In terms of actual flavor and mouth feel, the cider is lightly fruity, starts sweet, becomes tart, and then dries out nicely at the end, leaving almost no residue behind in it's footprint, but a gentle pinch on the tip of the tongue and the lower, rear pockets of the mouth. Truly, it is one of the most refreshing ciders I've had. Perfect balance of acids, sugars and tannins. Nice complexity of flavor smooth enough for a Rainier-sipping rube to enjoy and deep enough for a wine-sniffing grape sycophant to read into exceedingly and at unnecessary length.
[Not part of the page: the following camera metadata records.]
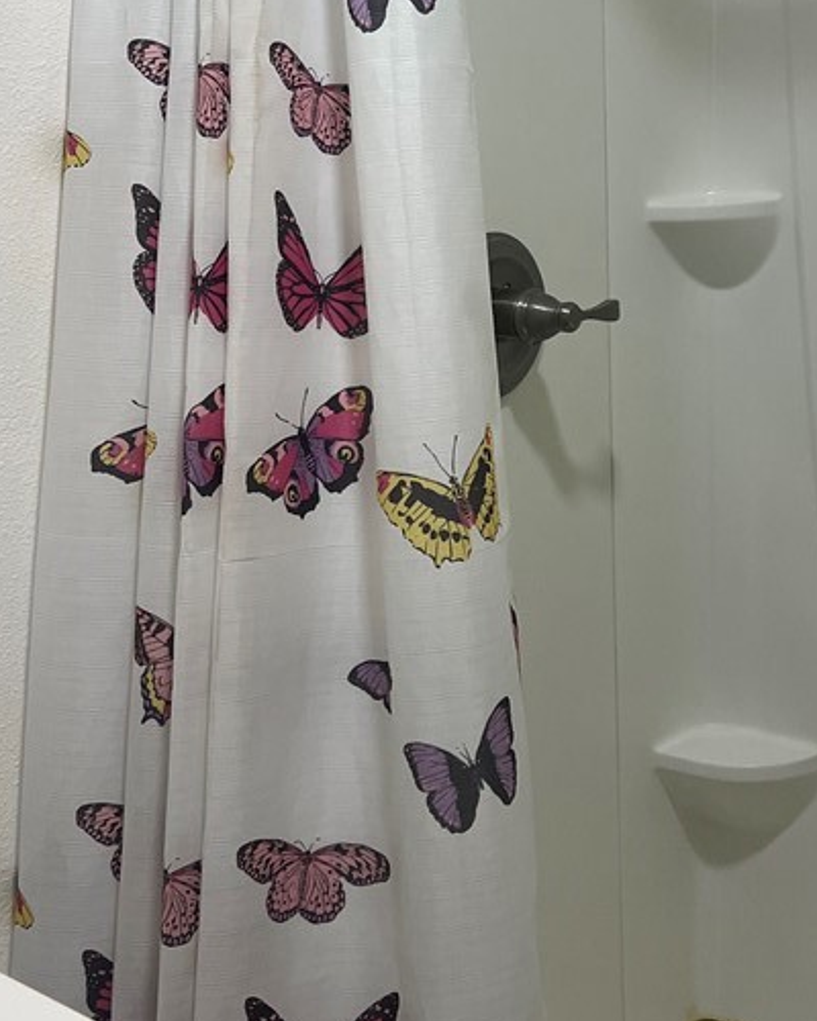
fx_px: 1572
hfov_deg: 28.8
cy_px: 216
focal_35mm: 52
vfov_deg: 35.0
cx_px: 580
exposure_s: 1/120
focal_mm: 5.7
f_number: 1.5
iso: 100
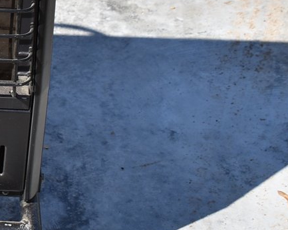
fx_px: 1508
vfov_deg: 8.7
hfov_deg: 10.4
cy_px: 28
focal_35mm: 177
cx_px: -204
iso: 125
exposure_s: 1/250
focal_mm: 32
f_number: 8
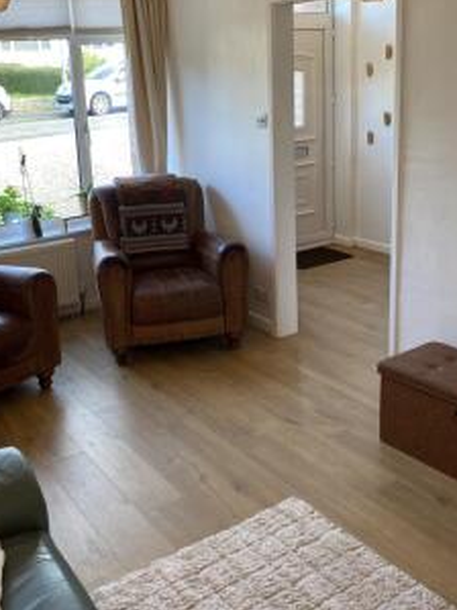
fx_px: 669
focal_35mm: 38
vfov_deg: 48.7
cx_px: 159
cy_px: 242
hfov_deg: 37.4
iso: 64
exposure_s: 1/100
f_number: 1.8
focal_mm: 4.25
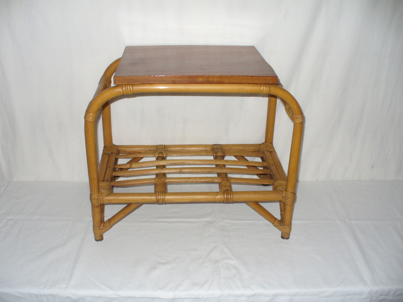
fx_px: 431
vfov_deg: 38.7
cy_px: 151
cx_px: 202
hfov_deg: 50.1
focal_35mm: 37
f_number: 2.8
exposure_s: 1/30
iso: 160
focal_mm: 6.1
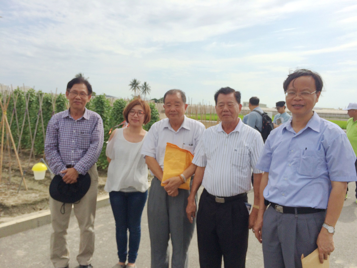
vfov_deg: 48.2
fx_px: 299
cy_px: 134
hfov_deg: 61.7
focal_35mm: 29
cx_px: 178
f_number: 2.2
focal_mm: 4.15
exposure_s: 1/3731
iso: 32
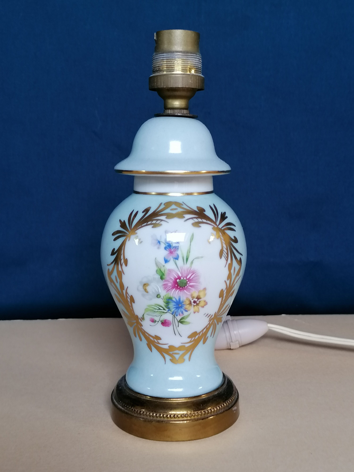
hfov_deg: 33.6
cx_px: 177
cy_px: 236
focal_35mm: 43
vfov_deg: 43.9
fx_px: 586
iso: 200
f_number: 1.8
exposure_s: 1/40
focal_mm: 4.75
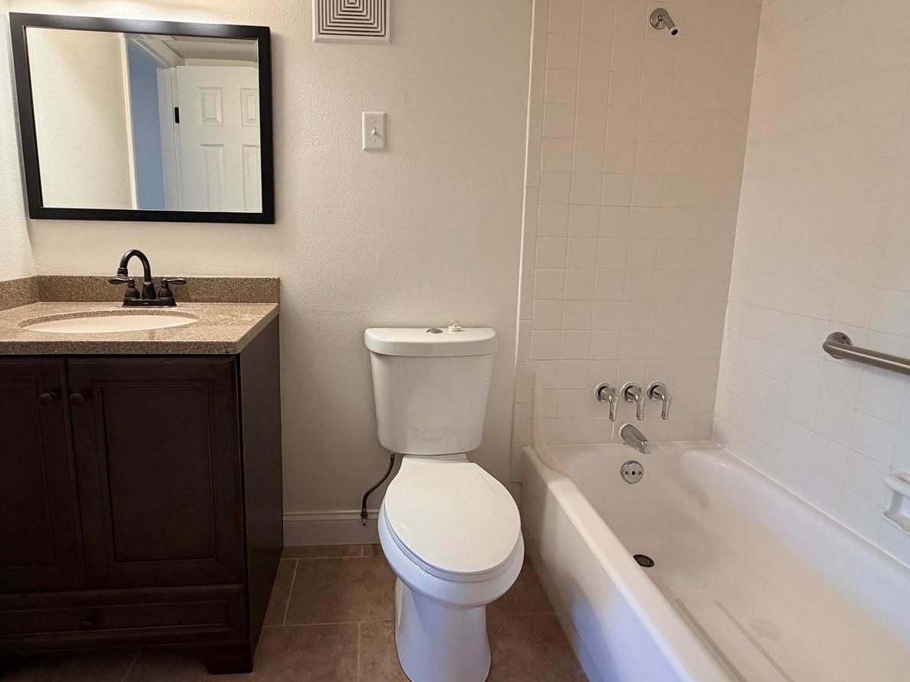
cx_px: 417
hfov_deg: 84.5
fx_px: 499
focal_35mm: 19
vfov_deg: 68.5
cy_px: 306
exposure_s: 1/120
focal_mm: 2.22
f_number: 2.2
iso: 320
It's a classic true cider that would've given George Washington's teeth a taste of home that would've made them long for their mother tree if the myth had been true (alas, his dentures were ivory).

The bottle comes as a true pint, 16.9 fluid ounces, with 6.8% alcohol, and runs a bit pricey at almost $8 each at Market of Choice here in Ashland, though I got a deal on it having arranged to purchase a whole case directly from the cidery in Salem. In fact, I went back a second time this summer and was granted the opportunity to put together a mixed case off their shelves. I chose a little of everything: Bloom, Wickson, Dry Oaked, Wanderlust and Ashmead's Kernel. The cidery is open only for a short window from 4pm to 8pm on Fridays. I happened to be in the area visiting family and getting out of the tinderbox of Southern Oregon, a place where the air currently resembles the smoking room at LaGuardia at sunset in the early 90s.

apple-crate2Wanderlust is made with Oregon-harvested organic Ribston Pippins, a very literary apple having appeared in the writings of Arthur Conan Doyle, Thomas Hardy and Charles Dickens. In addition, the cider-makers use Hudson's Golden Gem, an Oregon native, Calville Blanc, an apple dating to the 17th century and unusually high in vitamin C, Golden Russet, an American variant of an English russet, Winesap and a mix of 12 heirloom apple varieties. Every single ounce of apple in this cider is from organic cider apples. Just good stuff. A quick side note for those of you who are unaware of what russeting is, it refers to the skin which is generally slightly rough, usually with a greenish-brown to yellowish-brown color, kind of like a Bosc pear.

Wandering Aengus takes its name from the William Butler Yeats poem, "The Song of Wandering Aengus", a poem about the endless search for the impossible and unattainable, something perfect and pristine in this world. Perhaps the cider makers of Wandering Aengus envision themselves on such a mission. I certainly hope so, because they are getting quite close with Wanderlust, minor flaw and all.